Como le ocurre a muchas mujeres, mis embarazos fueron cuatro de los momentos más felices de mi vida. Abstraída de las pequeñas frustraciones cotidianas, me sentía como una brillante supernova biológica en explosión; en parte por el abundante baño hormonal que deben haber recibido mis neuronas, y en parte por el privilegiado pedestal de deidad mitológica en el que me ubicaba el resto de la familia.
En esos años -hace aproximadamente dos décadas- la tradición indicaba que una mujer en gestación no sólo debía ser alimentada apropiadamente, sino también preservada de todo trastorno, tanto físico como psicológico, más que nunca en su existencia. Ahora, al parecer, la ciencia viene a coincidir con esa intuición espontánea: según indica Sharon Begley en un reciente artículo de la revista Newsweek, existen pruebas de que nuestra salud en la adultez está en gran medida determinada por las condiciones existentes en el útero materno.
Según Begley, el puntapié inicial de esta nueva manera de ver las cosas lo dio el doctor David Barker, de la Universidad de Southampton, Inglaterra, intrigado ante el hecho de que, alrededor del 1900, en ciertas regiones de su país eran altas las tasas tanto de mortalidad neonatal como de muerte por enfermedades cardiovasculares. ¿Cómo podía ser que ambas condiciones convivieran en la misma área, si una estaba indisolublemente unida a la pobreza y la otra era una patología de la abundancia?
Después de localizar, con la ayuda de un historiador, los registros médicos de 13.249 hombres nacidos en esas zonas, el doctor Barker y su equipo descubrieron que quienes pesaban menos de 2,360 kilogramos al nacer tenían un 50% más de posibilidades de fallecer de enfermedad cardíaca.

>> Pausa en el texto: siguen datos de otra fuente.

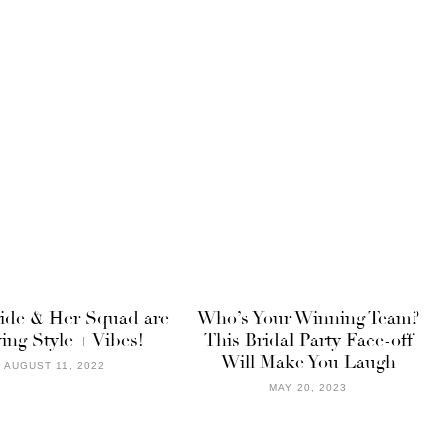
ride & Her Squad are
Who’s Your Winning Team?
ing Style + Vibes!
This Bridal Party Face-off
Will Make You Laugh
AUGUST 11, 2022
MAY 20, 2023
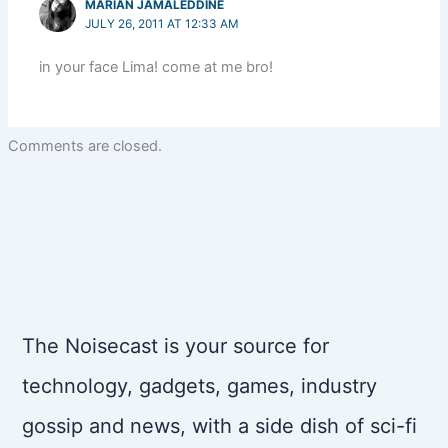
MARIAN JAMALEDDINE
JULY 26, 2011 AT 12:33 AM
in your face Lima! come at me bro!
Comments are closed.
The Noisecast is your source for
technology, gadgets, games, industry
gossip and news, with a side dish of sci-fi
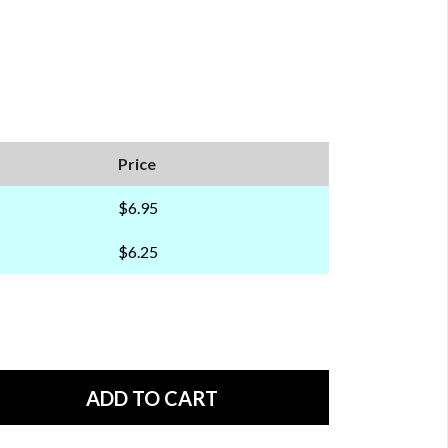
Price
$6.95
$6.25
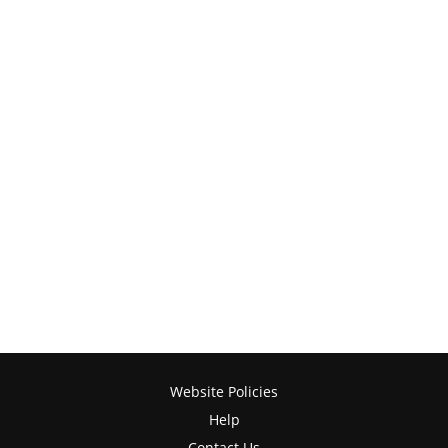
Website Policies
Help
Contact Us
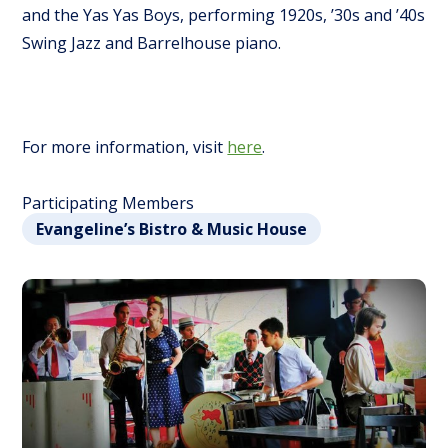
and the Yas Yas Boys, performing 1920s, ’30s and ’40s
Swing Jazz and Barrelhouse piano.
For more information, visit
here
.
Participating Members
Evangeline’s Bistro & Music House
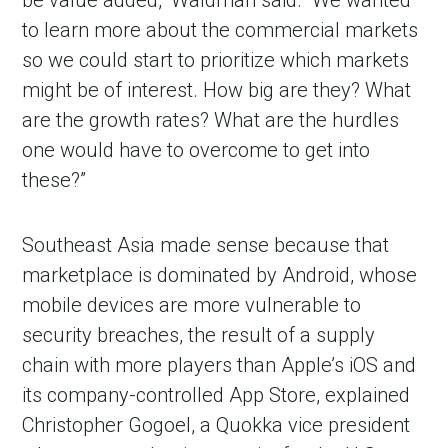
be value added,” Waldman said. “We wanted
to learn more about the commercial markets
so we could start to prioritize which markets
might be of interest. How big are they? What
are the growth rates? What are the hurdles
one would have to overcome to get into
these?”
Southeast Asia made sense because that
marketplace is dominated by Android, whose
mobile devices are more vulnerable to
security breaches, the result of a supply
chain with more players than Apple’s iOS and
its company-controlled App Store, explained
Christopher Gogoel, a Quokka vice president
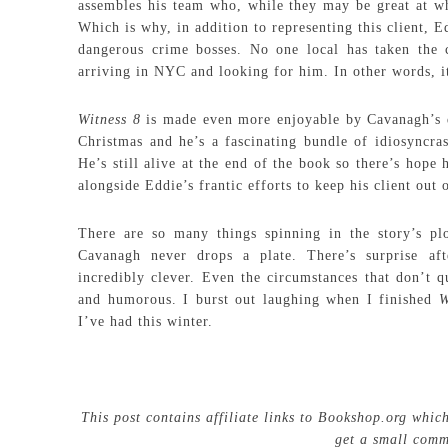
assembles his team who, while they may be great at w
Which is why, in addition to representing this client, E
dangerous crime bosses. No one local has taken the 
arriving in NYC and looking for him. In other words, i
Witness 8
is made even more enjoyable by Cavanagh’s de
Christmas and he’s a fascinating bundle of idiosyncras
He’s still alive at the end of the book so there’s hope 
alongside Eddie’s frantic efforts to keep his client out 
There are so many things spinning in the story’s plo
Cavanagh never drops a plate. There’s surprise aft
incredibly clever. Even the circumstances that don’t q
and humorous. I burst out laughing when I finished
W
I’ve had this winter.
This post contains affiliate links to Bookshop.org whic
get a small comm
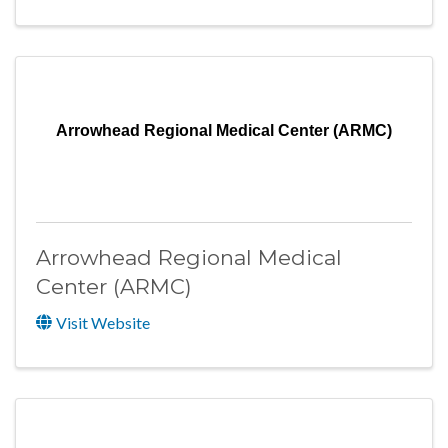
Arrowhead Regional Medical Center (ARMC)
Arrowhead Regional Medical
Center (ARMC)
Visit Website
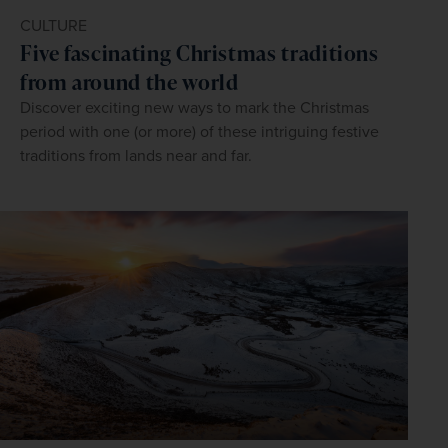
CULTURE
Five fascinating Christmas traditions
from around the world
Discover exciting new ways to mark the Christmas
period with one (or more) of these intriguing festive
traditions from lands near and far.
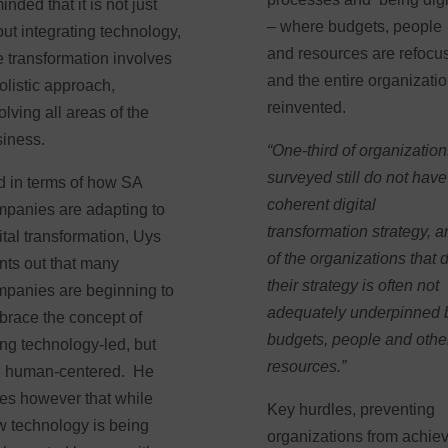
inded that it is not just
– where budgets, people
ut integrating technology,
and resources are refocu
e transformation involves
and the entire organizati
olistic approach,
reinvented.
olving all areas of the
siness.
“One-third of organizatio
surveyed still do not have
 in terms of how SA
coherent digital
panies are adapting to
transformation strategy, 
ital transformation, Uys
of the organizations that 
nts out that many
their strategy is often not
panies are beginning to
adequately underpinned 
race the concept of
budgets, people and othe
ng technology-led, but
resources.”
ll human-centered. He
es however that while
Key hurdles, preventing
 technology is being
organizations from achie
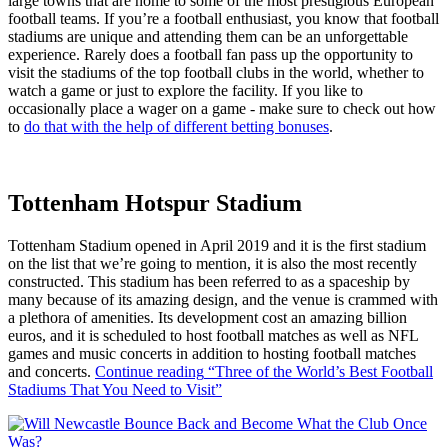
large towns that are home to some of the most prestigious European
football teams. If you’re a football enthusiast, you know that football
stadiums are unique and attending them can be an unforgettable
experience. Rarely does a football fan pass up the opportunity to
visit the stadiums of the top football clubs in the world, whether to
watch a game or just to explore the facility. If you like to
occasionally place a wager on a game - make sure to check out how
to
do that with the help of different betting bonuses
.
Tottenham Hotspur Stadium
Tottenham Stadium opened in April 2019 and it is the first stadium
on the list that we’re going to mention, it is also the most recently
constructed. This stadium has been referred to as a spaceship by
many because of its amazing design, and the venue is crammed with
a plethora of amenities. Its development cost an amazing billion
euros, and it is scheduled to host football matches as well as NFL
games and music concerts in addition to hosting football matches
and concerts.
Continue reading
“Three of the World’s Best Football
Stadiums That You Need to Visit”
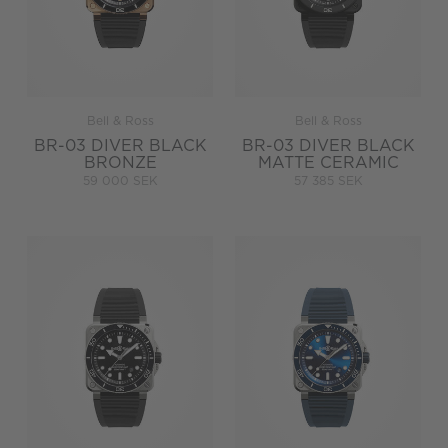
Bell & Ross
Bell & Ross
BR-03 DIVER BLACK
BR-03 DIVER BLACK
BRONZE
MATTE CERAMIC
59 000 SEK
57 385 SEK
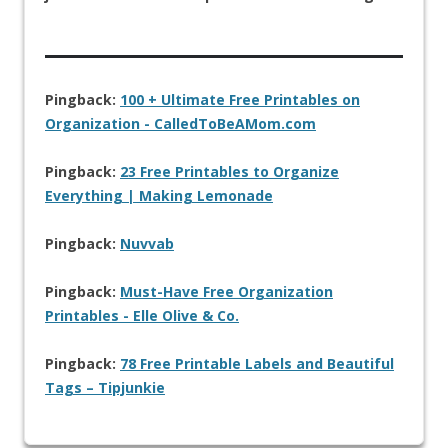
Pingback:
100 + Ultimate Free Printables on
Organization - CalledToBeAMom.com
Pingback:
23 Free Printables to Organize
Everything | Making Lemonade
Pingback:
Nuvvab
Pingback:
Must-Have Free Organization
Printables - Elle Olive & Co.
Pingback:
78 Free Printable Labels and Beautiful
Tags – Tipjunkie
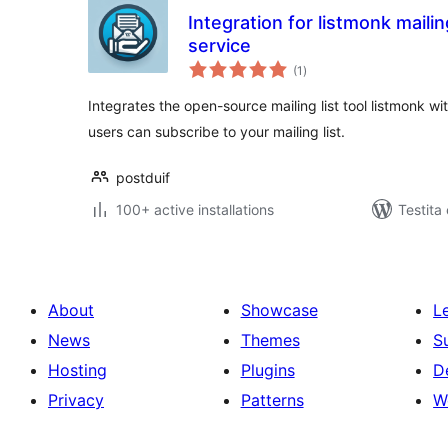
Integration for listmonk mailin
service
sumaj
(1
)
pritaksoj
Integrates the open-source mailing list tool listmon
users can subscribe to your mailing list.
postduif
100+ active installations
Testita
About
Showcase
L
News
Themes
S
Hosting
Plugins
D
Privacy
Patterns
W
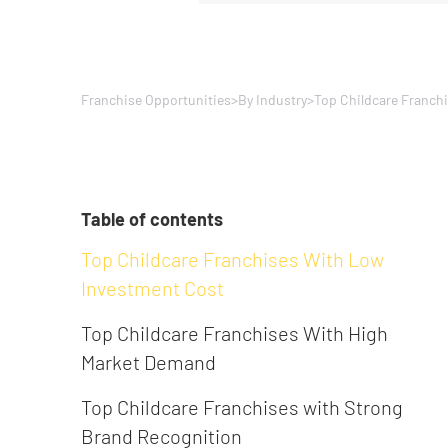
Franchise Opportunities
>
By Industry
>
Top Childcare Franch
Table of contents
Top Childcare Franchises With Low
Investment Cost
Top Childcare Franchises With High
Market Demand
Top Childcare Franchises with Strong
Brand Recognition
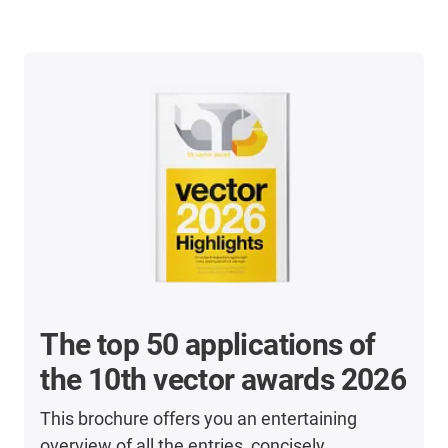
The top 50 applications of
the 10th vector awards 2026
This brochure offers you an entertaining
overview of all the entries, concisely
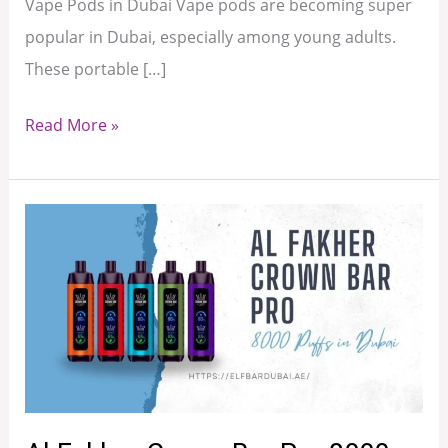
Vape Pods in Dubai Vape pods are becoming super
popular in Dubai, especially among young adults.
These portable […]
Read More »
Al
Fakher
Crown
Bar
Pro
8000
Puffs
in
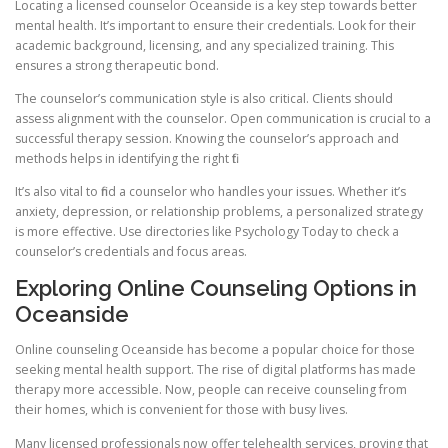
Locating a licensed counselor Oceanside is a key step towards better
mental health. It’s important to ensure their credentials. Look for their
academic background, licensing, and any specialized training. This
ensures a strong therapeutic bond.
The counselor’s communication style is also critical. Clients should
assess alignment with the counselor. Open communication is crucial to a
successful therapy session. Knowing the counselor’s approach and
methods helps in identifying the right fit.
It’s also vital to find a counselor who handles your issues. Whether it’s
anxiety, depression, or relationship problems, a personalized strategy
is more effective. Use directories like Psychology Today to check a
counselor’s credentials and focus areas.
Exploring Online Counseling Options in
Oceanside
Online counseling Oceanside has become a popular choice for those
seeking mental health support. The rise of digital platforms has made
therapy more accessible. Now, people can receive counseling from
their homes, which is convenient for those with busy lives.
Many licensed professionals now offer telehealth services, proving that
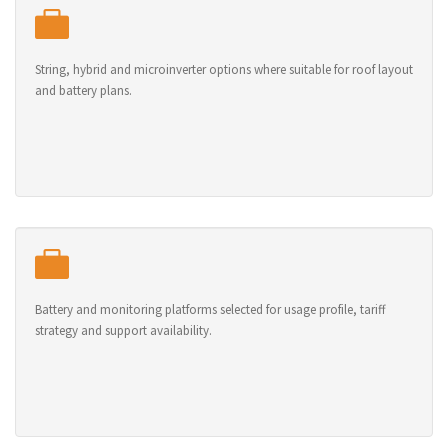
String, hybrid and microinverter options where suitable for roof layout
and battery plans.
Battery and monitoring platforms selected for usage profile, tariff
strategy and support availability.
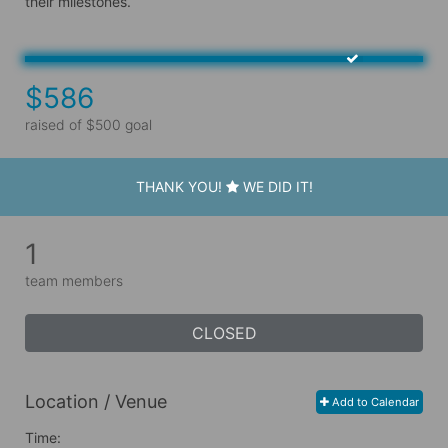
their milestones.
$586
raised of $500 goal
THANK YOU!
WE DID IT!
1
team members
CLOSED
Location / Venue
Add to Calendar
Time:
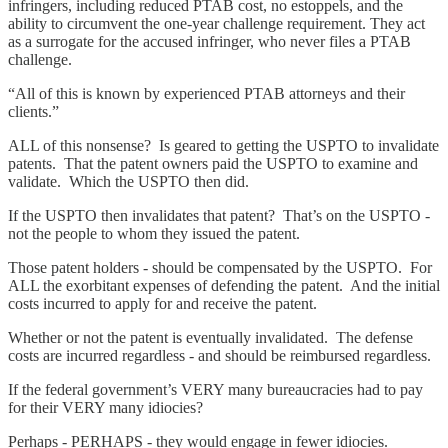
infringers, including reduced PTAB cost, no estoppels, and the
ability to circumvent the one-year challenge requirement. They act
as a surrogate for the accused infringer, who never files a PTAB
challenge.
“All of this is known by experienced PTAB attorneys and their
clients.”
ALL of this nonsense? Is geared to getting the USPTO to invalidate
patents. That the patent owners paid the USPTO to examine and
validate. Which the USPTO then did.
If the USPTO then invalidates that patent? That’s on the USPTO -
not the people to whom they issued the patent.
Those patent holders - should be compensated by the USPTO. For
ALL the exorbitant expenses of defending the patent. And the initial
costs incurred to apply for and receive the patent.
Whether or not the patent is eventually invalidated. The defense
costs are incurred regardless - and should be reimbursed regardless.
If the federal government’s VERY many bureaucracies had to pay
for their VERY many idiocies?
Perhaps - PERHAPS - they would engage in fewer idiocies.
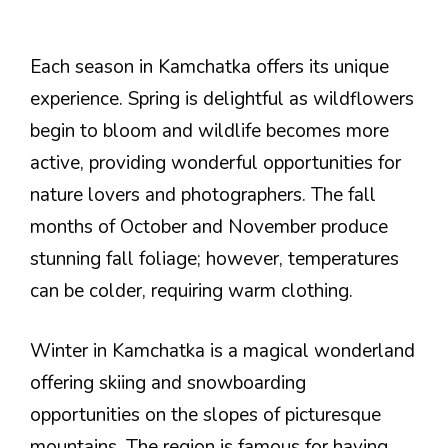
Each season in Kamchatka offers its unique
experience. Spring is delightful as wildflowers
begin to bloom and wildlife becomes more
active, providing wonderful opportunities for
nature lovers and photographers. The fall
months of October and November produce
stunning fall foliage; however, temperatures
can be colder, requiring warm clothing.
Winter in Kamchatka is a magical wonderland
offering skiing and snowboarding
opportunities on the slopes of picturesque
mountains. The region is famous for having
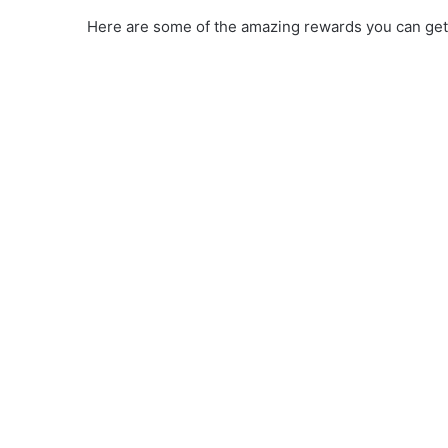
Here are some of the amazing rewards you can get 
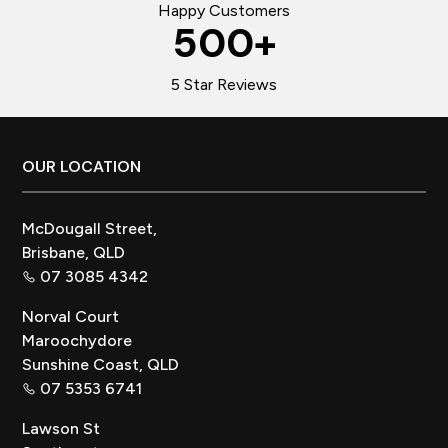
Happy Customers
500
+
5 Star Reviews
Footer
OUR LOCATION
McDougall Street,
Brisbane, QLD
07 3085 4342
Norval Court
Maroochydore
Sunshine Coast, QLD
07 5353 6741
Lawson St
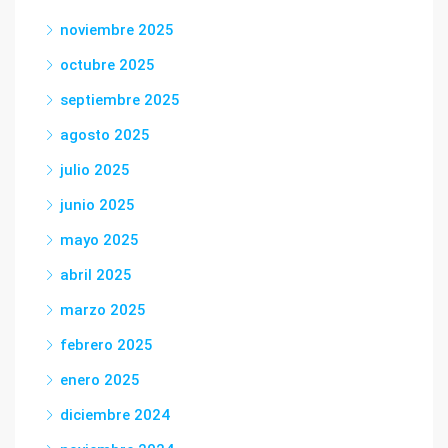
noviembre 2025
octubre 2025
septiembre 2025
agosto 2025
julio 2025
junio 2025
mayo 2025
abril 2025
marzo 2025
febrero 2025
enero 2025
diciembre 2024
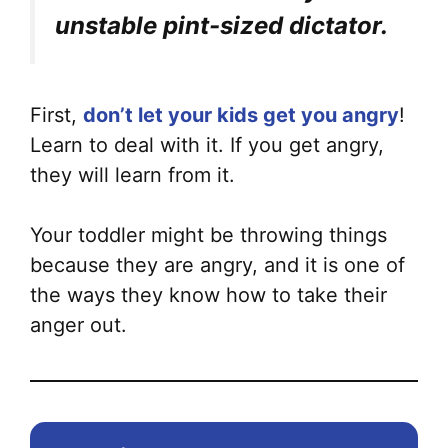
unstable pint-sized dictator.
First,
don’t let your kids get you angry
!
Learn to deal with it. If you get angry,
they will learn from it.
Your toddler might be throwing things
because they are angry, and it is one of
the ways they know how to take their
anger out.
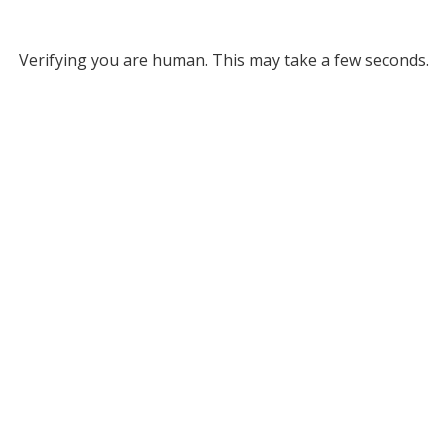
Verifying you are human. This may take a few seconds.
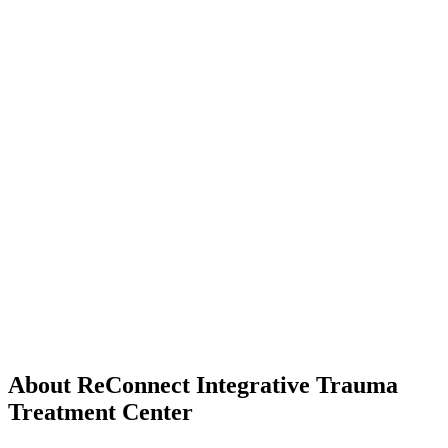
About ReConnect Integrative Trauma
Treatment Center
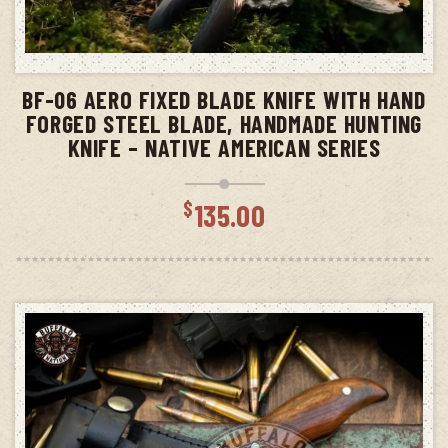
ADD TO CART
BF-06 AERO FIXED BLADE KNIFE WITH HAND
FORGED STEEL BLADE, HANDMADE HUNTING
KNIFE – NATIVE AMERICAN SERIES
$
135.00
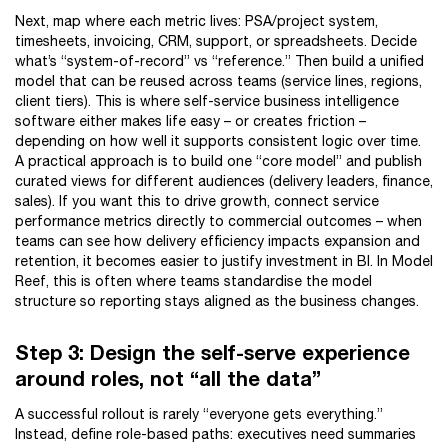
Next, map where each metric lives: PSA/project system,
timesheets, invoicing, CRM, support, or spreadsheets. Decide
what’s “system-of-record” vs “reference.” Then build a unified
model that can be reused across teams (service lines, regions,
client tiers). This is where self-service business intelligence
software either makes life easy – or creates friction –
depending on how well it supports consistent logic over time.
A practical approach is to build one “core model” and publish
curated views for different audiences (delivery leaders, finance,
sales). If you want this to drive growth, connect service
performance metrics directly to commercial outcomes – when
teams can see how delivery efficiency impacts expansion and
retention, it becomes easier to justify investment in BI. In Model
Reef, this is often where teams standardise the model
structure so reporting stays aligned as the business changes.
Step 3: Design the self-serve experience
around roles, not “all the data”
A successful rollout is rarely “everyone gets everything.”
Instead, define role-based paths: executives need summaries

Desde ese estudio en adelante, diversas evidencias parecen dar cuenta de la relación que existe entre la vida intrauterina y numerosas enfermedades crónicas. Un estudio de la Escuela de Medicina de Harvard concluyó que las niñas que pesaban 2,360 kilogramos al nacer tenían la mitad del riesgo de sufrir cáncer de mama antes de los 50 años, comparadas con las que pesaban casi 4 kilos.
Según otra hipótesis, las madres desnutridas en el primer trimestre del embarazo engendran niños más propensos a absorber todas las calorías de las que disponen y, por lo tanto, tienen más posibilidades de ser adultos obesos.
Entre otras cosas, se encontró que habría una relación entre altos niveles de cortisol durante el embarazo -debido a situaciones de stress, ya sean crónicas o agudos- y la hipertensión sanguínea en la edad adulta. Y aquellos que experimentan embarazos de más de nueve meses serían más propensos a sufrir distintos tipos de alergias.
Si esto se confirma, ¿perderá la maternidad su dulce sabor de privilegio caprichoso para adquirir el gusto amargo de la prescripción médica?